The rented home on Well Lane was also fascinating. A small turf-burning stove was supplemented for cooking and boiling water by the use of a large brass-bellied paraffin stove called a Primus. This had to be started up by warming the burner with flaming methylated spirit, checking the nozzle was clear with a wire at the end of a metal handle, and then pumping hard to vaporise the oil in the brass reservoir. Turf was readily available because the house was beside the town’s fuel merchant. Lorries came in and out of the yard to dump loads of wonderfully smelling sods of turf into the shed where we could climb on the ricks that were dry. Workmen weighed the turf into hessian sacks which they sewed closed with strong yellow string. There was a special metal panel in the road on which full lorries could be weighed.
To small boys from the city, who had never seen such things, Rathkeale also offered lots of public pumps from which people fetched water in enamel buckets. There was a blacksmith’s forge, where red-hot shoes were pressed onto the cut yellow hooves of big horses, producing the smoke, smell and low hiss of burning horn. A market day was held each week on the square in front of the fire station. At the market I particularly liked the carts full of small, pink, squeaking pigs or “bonaves”. I watched fascinated as cows shat all over the place, leaving the square mired in greenish-brown gruel until the fire station opened and firemen in thigh boots emerged to hose down the square.

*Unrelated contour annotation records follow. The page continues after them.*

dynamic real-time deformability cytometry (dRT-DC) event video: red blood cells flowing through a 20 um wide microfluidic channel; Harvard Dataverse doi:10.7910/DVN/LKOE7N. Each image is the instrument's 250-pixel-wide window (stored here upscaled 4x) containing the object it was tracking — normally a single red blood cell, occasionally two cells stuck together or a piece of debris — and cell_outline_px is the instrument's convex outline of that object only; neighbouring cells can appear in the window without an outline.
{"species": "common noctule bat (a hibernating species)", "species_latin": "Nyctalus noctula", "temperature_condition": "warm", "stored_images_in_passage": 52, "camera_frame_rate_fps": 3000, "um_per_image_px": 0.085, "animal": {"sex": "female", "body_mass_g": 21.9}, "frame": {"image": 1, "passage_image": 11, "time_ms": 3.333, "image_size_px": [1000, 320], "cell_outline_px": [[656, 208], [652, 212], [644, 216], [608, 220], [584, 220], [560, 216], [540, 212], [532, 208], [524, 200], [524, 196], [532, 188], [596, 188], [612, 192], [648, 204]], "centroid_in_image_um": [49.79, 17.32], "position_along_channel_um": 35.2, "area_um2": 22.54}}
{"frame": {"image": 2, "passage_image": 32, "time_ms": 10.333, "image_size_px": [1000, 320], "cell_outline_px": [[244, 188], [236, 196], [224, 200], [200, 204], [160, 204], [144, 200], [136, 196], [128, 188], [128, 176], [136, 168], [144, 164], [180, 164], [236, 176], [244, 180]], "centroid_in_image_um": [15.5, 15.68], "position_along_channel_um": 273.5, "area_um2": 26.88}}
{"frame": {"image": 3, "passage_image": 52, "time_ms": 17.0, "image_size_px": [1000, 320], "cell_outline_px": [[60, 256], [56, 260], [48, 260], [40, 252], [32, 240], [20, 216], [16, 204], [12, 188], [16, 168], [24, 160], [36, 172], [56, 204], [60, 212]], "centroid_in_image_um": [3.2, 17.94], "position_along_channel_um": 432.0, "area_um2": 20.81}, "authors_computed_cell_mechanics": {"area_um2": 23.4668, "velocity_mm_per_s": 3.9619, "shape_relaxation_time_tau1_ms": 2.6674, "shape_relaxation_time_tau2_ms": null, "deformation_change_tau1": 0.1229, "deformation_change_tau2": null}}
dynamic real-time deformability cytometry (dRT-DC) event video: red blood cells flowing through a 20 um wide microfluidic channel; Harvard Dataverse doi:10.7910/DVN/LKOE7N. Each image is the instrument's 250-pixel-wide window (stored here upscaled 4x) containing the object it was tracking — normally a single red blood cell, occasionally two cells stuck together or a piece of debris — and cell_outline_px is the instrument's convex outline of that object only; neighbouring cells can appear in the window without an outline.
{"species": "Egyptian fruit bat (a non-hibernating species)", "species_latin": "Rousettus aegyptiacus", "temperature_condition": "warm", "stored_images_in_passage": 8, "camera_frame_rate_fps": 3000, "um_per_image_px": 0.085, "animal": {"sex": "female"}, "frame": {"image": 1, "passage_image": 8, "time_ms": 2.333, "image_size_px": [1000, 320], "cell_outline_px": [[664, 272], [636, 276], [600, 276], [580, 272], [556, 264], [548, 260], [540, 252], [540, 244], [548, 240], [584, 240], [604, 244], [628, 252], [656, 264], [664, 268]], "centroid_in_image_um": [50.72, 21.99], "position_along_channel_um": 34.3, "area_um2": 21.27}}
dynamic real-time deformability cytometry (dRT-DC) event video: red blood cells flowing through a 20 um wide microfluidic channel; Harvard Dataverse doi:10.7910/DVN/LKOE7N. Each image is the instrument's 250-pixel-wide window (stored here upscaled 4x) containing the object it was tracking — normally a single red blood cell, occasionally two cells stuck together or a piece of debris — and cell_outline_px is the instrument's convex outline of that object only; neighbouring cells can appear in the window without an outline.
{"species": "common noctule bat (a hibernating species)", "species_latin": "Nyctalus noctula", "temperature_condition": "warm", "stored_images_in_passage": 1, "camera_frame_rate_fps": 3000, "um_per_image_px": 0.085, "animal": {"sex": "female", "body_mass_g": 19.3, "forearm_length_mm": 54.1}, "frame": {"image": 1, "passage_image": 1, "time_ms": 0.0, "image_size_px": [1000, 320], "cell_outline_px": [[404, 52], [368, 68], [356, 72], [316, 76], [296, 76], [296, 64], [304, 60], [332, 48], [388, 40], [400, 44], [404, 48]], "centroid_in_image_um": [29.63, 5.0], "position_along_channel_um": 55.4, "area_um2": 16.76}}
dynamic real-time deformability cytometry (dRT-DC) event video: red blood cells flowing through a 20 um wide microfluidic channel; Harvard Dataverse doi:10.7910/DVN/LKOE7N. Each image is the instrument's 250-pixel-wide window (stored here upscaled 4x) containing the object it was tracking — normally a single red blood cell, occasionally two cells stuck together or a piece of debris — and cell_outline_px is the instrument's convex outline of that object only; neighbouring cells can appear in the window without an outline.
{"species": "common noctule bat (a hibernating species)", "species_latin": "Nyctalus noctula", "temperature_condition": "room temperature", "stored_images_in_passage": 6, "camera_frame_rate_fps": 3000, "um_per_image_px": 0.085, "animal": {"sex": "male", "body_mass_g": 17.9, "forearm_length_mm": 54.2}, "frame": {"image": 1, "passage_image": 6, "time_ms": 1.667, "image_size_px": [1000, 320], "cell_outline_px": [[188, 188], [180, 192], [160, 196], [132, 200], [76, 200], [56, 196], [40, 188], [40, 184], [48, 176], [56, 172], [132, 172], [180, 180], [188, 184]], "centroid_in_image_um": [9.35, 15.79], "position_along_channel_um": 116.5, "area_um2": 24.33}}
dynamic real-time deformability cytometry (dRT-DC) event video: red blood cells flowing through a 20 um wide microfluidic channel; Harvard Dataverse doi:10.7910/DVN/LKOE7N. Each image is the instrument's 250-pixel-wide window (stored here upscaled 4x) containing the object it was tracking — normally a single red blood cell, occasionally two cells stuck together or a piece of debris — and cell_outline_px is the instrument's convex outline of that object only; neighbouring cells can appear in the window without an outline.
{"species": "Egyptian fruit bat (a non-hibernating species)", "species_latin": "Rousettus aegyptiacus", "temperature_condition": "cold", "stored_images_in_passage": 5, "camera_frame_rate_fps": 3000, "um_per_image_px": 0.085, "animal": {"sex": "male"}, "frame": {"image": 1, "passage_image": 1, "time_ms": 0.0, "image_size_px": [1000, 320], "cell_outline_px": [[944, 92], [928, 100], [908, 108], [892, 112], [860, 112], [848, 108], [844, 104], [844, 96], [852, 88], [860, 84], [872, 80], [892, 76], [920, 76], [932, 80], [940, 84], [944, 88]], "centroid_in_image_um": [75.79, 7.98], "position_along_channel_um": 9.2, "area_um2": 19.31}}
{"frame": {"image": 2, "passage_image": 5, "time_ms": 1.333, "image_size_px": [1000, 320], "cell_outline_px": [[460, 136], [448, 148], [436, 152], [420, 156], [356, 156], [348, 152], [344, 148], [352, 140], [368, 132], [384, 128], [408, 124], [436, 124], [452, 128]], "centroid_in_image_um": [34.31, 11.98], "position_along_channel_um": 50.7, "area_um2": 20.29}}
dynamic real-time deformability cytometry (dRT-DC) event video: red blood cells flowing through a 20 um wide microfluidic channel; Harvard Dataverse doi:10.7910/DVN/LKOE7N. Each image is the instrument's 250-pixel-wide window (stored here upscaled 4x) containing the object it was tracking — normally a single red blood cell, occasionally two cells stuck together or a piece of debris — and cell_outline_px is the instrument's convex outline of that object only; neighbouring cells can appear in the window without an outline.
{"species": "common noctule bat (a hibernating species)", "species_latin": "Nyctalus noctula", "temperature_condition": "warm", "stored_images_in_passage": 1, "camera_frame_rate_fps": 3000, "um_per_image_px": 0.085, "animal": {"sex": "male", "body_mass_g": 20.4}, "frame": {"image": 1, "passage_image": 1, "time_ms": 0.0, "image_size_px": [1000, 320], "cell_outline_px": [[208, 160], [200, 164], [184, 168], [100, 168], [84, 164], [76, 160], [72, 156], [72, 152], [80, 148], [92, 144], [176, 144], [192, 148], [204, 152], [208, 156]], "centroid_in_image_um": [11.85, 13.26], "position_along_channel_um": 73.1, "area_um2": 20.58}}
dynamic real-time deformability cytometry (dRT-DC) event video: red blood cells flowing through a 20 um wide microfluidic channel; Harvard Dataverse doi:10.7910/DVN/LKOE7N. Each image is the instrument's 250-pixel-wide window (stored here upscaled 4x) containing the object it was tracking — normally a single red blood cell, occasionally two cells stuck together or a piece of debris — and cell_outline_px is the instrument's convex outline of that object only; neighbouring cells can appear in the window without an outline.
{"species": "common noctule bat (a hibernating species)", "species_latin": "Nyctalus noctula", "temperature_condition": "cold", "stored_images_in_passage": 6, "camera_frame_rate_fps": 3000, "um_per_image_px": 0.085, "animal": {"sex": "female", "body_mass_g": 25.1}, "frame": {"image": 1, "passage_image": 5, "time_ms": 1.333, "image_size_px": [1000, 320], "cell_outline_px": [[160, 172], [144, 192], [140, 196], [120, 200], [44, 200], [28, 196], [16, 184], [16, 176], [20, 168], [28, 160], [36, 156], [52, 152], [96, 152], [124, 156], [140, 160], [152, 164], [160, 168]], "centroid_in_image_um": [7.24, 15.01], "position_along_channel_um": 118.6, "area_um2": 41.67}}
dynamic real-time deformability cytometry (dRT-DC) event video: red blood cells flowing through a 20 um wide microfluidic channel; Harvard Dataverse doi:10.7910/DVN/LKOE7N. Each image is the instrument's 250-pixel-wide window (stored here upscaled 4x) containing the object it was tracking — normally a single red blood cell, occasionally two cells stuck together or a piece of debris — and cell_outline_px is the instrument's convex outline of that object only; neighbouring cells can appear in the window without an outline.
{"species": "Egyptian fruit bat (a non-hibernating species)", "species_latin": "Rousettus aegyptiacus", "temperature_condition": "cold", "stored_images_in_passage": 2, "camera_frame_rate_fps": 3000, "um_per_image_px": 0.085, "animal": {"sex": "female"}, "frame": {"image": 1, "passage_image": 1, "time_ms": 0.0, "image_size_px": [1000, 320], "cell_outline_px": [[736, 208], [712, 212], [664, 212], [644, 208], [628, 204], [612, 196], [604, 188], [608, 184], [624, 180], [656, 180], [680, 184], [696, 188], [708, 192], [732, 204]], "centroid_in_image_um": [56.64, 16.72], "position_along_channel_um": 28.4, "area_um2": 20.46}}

Rathkeale also had a circus field and on visits there we went to Duffy’s, Fosset’s and Rico’s shows. Duffy’s seemed to be best known for its performing horses and Fosset’s for its accompanying menagerie of smelly animals. But the one I remember best – what year was it? – was Rico’s.
There was a clown on a slack wire, an exploding car, and a young Indian woman called Koringa in a skimpy dress, like Cinderella in a Dublin pantomime, who climbed a ladder of swords in her bare feet and lay on a bed of nails as a big man took a sledgehammer to smash a paving stone she held on her chest. Koringa, who also charmed alligators and snakes, must have charmed a lot of small boys throughout Ireland.
In Rathkeale we were also exposed to other children. There were the lively barefooted boys from the cottages on Well Lane and there were the shyer children of families we were brought to visit in houses and farms outside the town. In Well Lane, on one visit, the great activity was using an old bicycle wheel as a hoop, running after it to keep it upright and learning to manipulate it. Florence was not particularly pleased when I insisted on bringing back to Cowper Drive from Rathkeale a spokeless rusty rim which I proceeded to hit noisily up and down the Dublin cul-de-sac.